» **Passage for review**:
------

Shakespeare wrote: What's in a name? That which we call a rose. By any other name would smell as sweet. -- but how much does a company's name really matter? Here are a few quick links on corporate logos and some branding twists.
Last year, we wrote about the FBI threatening Wikipedia for having the FBI logo on its site. Wikipedia, thanks to its General Counsel Mike Godwin (of Godwin's Law fame), responded with a wonderful snarky reply. While the FBI backed down, it does not appear that the administration got the message that there are situations in which a website might post federal logos and not break the law. The latest involves the White House, who apparently got upset that blogger Keith Cowing (of SpaceRef.com -- a blog about science/space policy) included the White House logo in his post about a meeting of the President's Council of Advisors on Science and Technology. In response, the White House actually called Cowing and demanded he take down the logo. In case you're wondering, this is the logo:
Now, this is a perfectly reasonable use of the logo. We're discussing it, and it's relevant to the news story. It was also relevant to Cowing's post. The issue that the White House has is with 18 U.S.C. sec. 701, which is designed to prevent someone from falsely passing themselves off as working for the government by misusing such a badge. Posting the badge on a website where it makes sense clearly does not qualify. No one was reading that blog post thinking he represented the White House. The White House also mentioned the "proximity to advertising," suggesting they were afraid that it would be seen as being associated with the White House. However, as the EFF notes in the link above, that's a pretty ridiculous interpretation:
Cowing's use isn't deceptive either. The seal is plainly used in conjunction with the news article and the advertisement is no closer on this blog than ads are on news websites and in most newspapers and magazines for that matter. In fact, the seal of the Executive Office of the President of the United States is usedextensively all over the internet, sometimes even in promixity to advertising. Threatening phone calls from the White House only serve to chill free speech. Indeed, Cowing has replaced the image of the seal with a pixelated version and the words “OSTP Logo Pixelated Due to a Phone Call Complaint from the White House.”
Finally, we agree with the EFF in noting: "surely the White House has better things to do than to threaten bloggers engaged in legitimate free speech."
Another day, another ridiculous lawsuit in a society that teaches people you can "own" anything. This time it's a woman, Tanit Buday, who claims that the NY Yankees owe her money because of the team's famous tophat logo, which she says was designed by her uncle in 1936, for which he was never paid:
Um. Yeah. So, I would imagine that the Yankees will pretty quickly point the court to the principle of laches, which is regularly used to dump trademark infringement lawsuits where there was an "unreasonable delay pursuing a claim." 75 years seems like an unreasonable delay in my book.
As for why it took so long, the woman is not particularly clear. She says that part of it was due to "trust in [the] Yankees owners." Um. Okay. While she claims that her uncle didn't realize the team had used his design until 11 years after he designed it... she also notes that he helped the team revise the logo in 1952... so it doesn't sound like he was all that upset about not getting paid the first time around.

------

» **Problem to work on**:
Please reproduce everything in the logo post from "Shakespeare wrote: What's" down to "some branding twists.". You won't need the listing that comes next.

» **Information shown**:
------

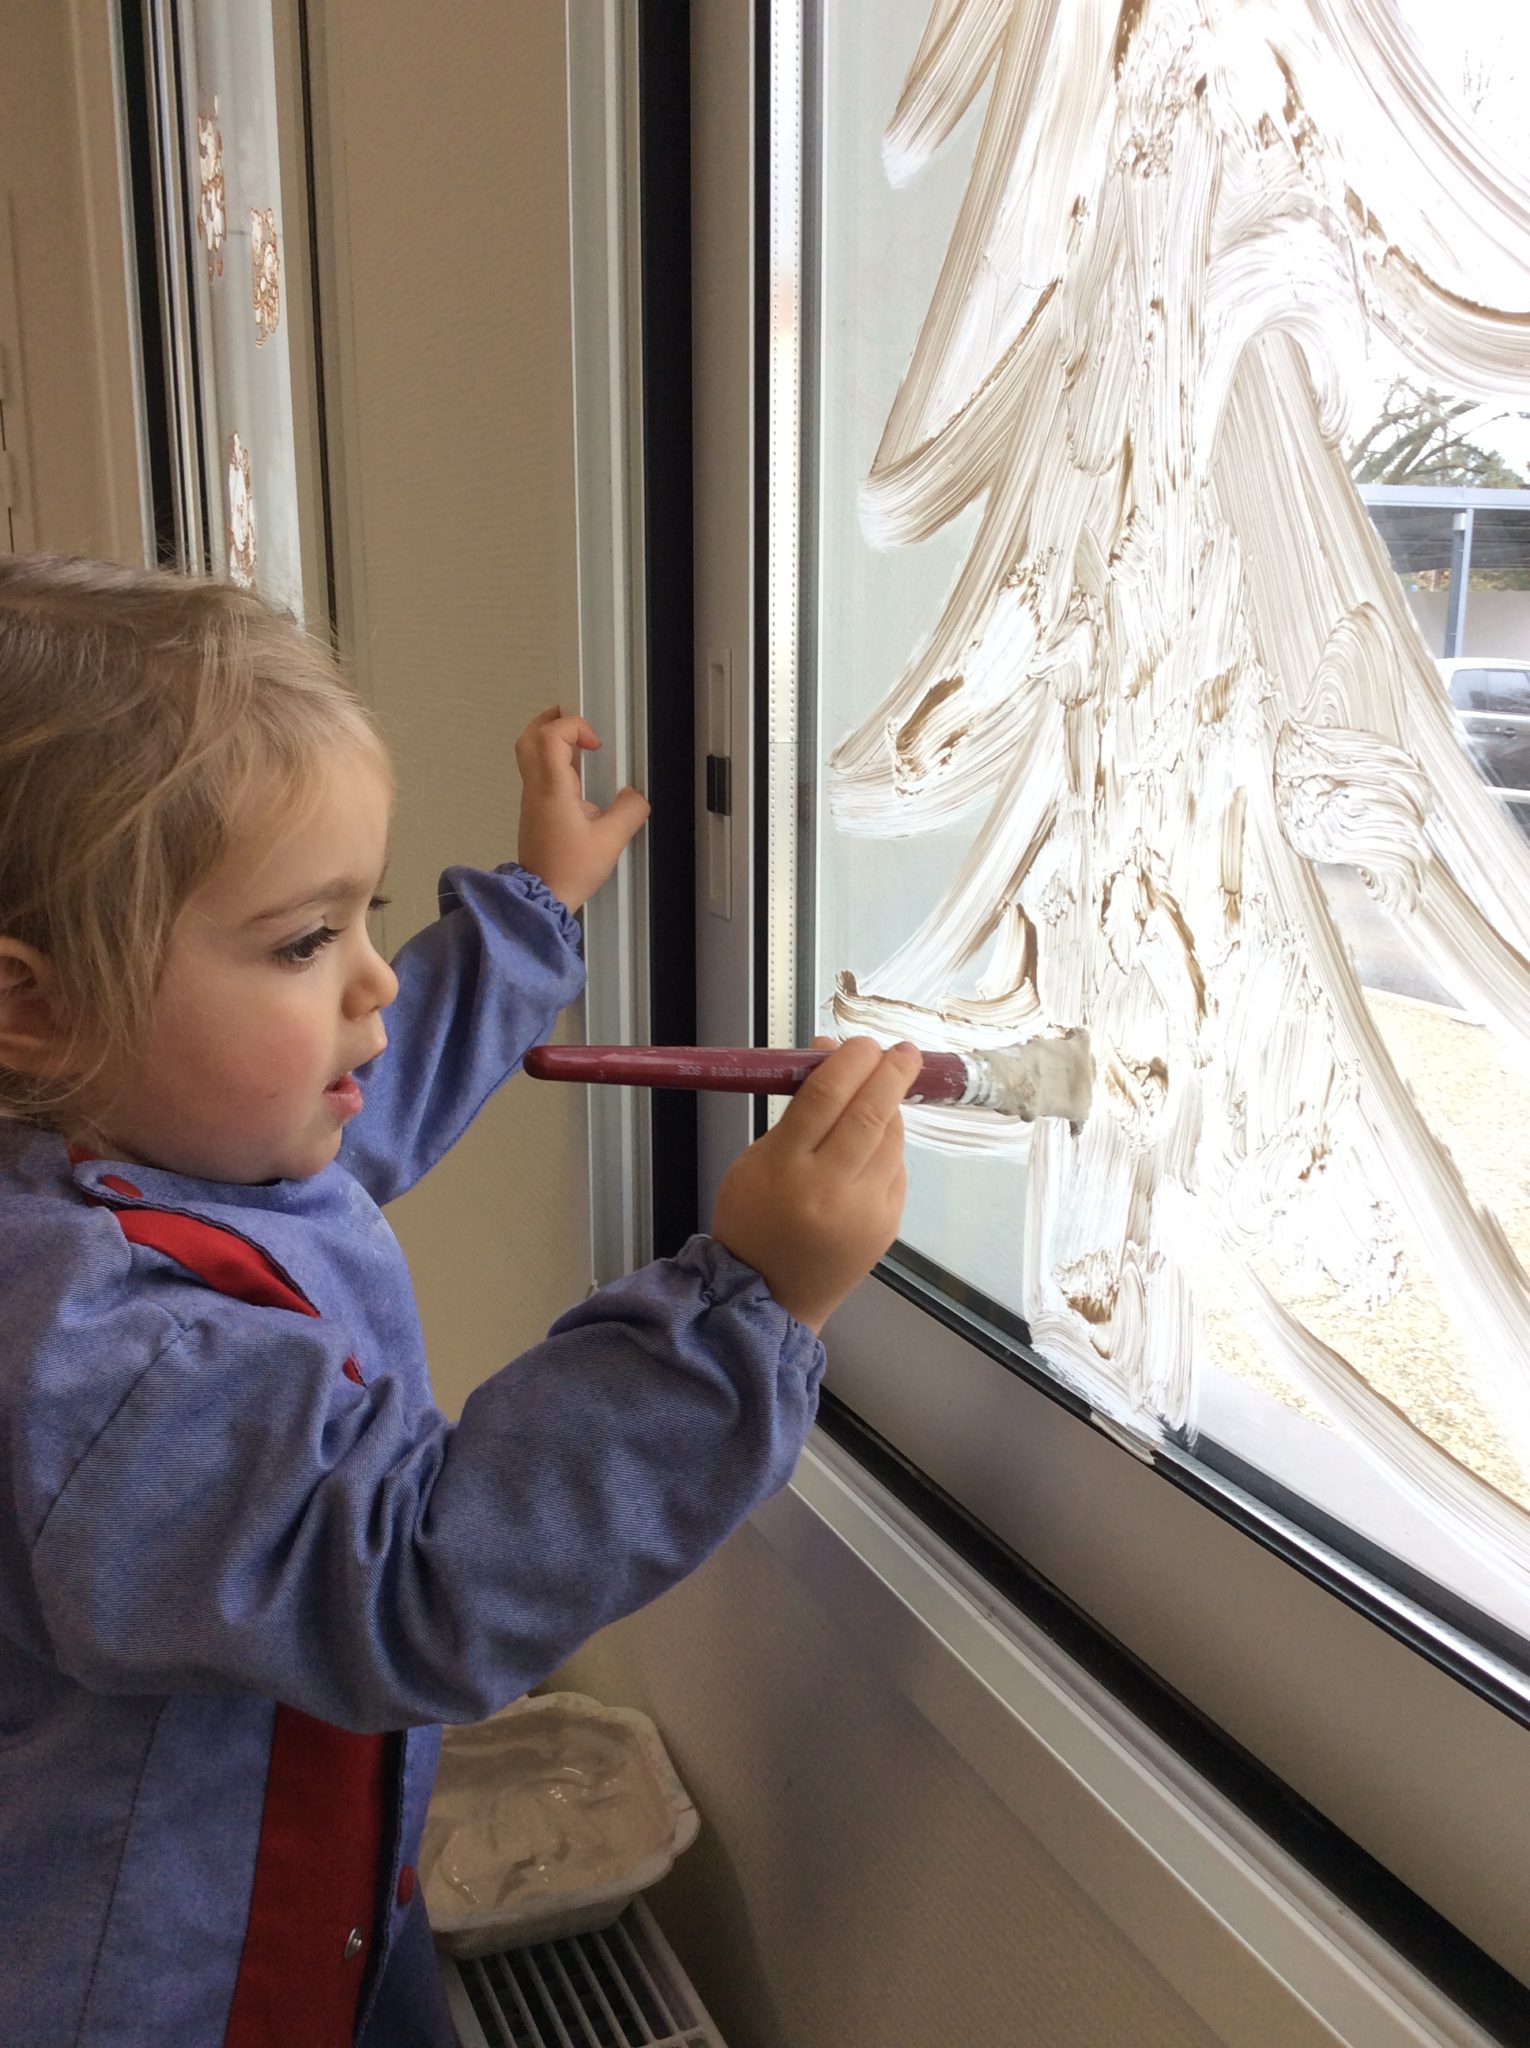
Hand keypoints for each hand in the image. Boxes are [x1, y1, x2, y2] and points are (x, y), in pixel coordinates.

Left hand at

------

» **Exercise response**:
Shakespeare wrote: What's in a name? That which we call a rose. By any other name would smell as sweet. -- but how much does a company's name really matter? Here are a few quick links on corporate logos and some branding twists.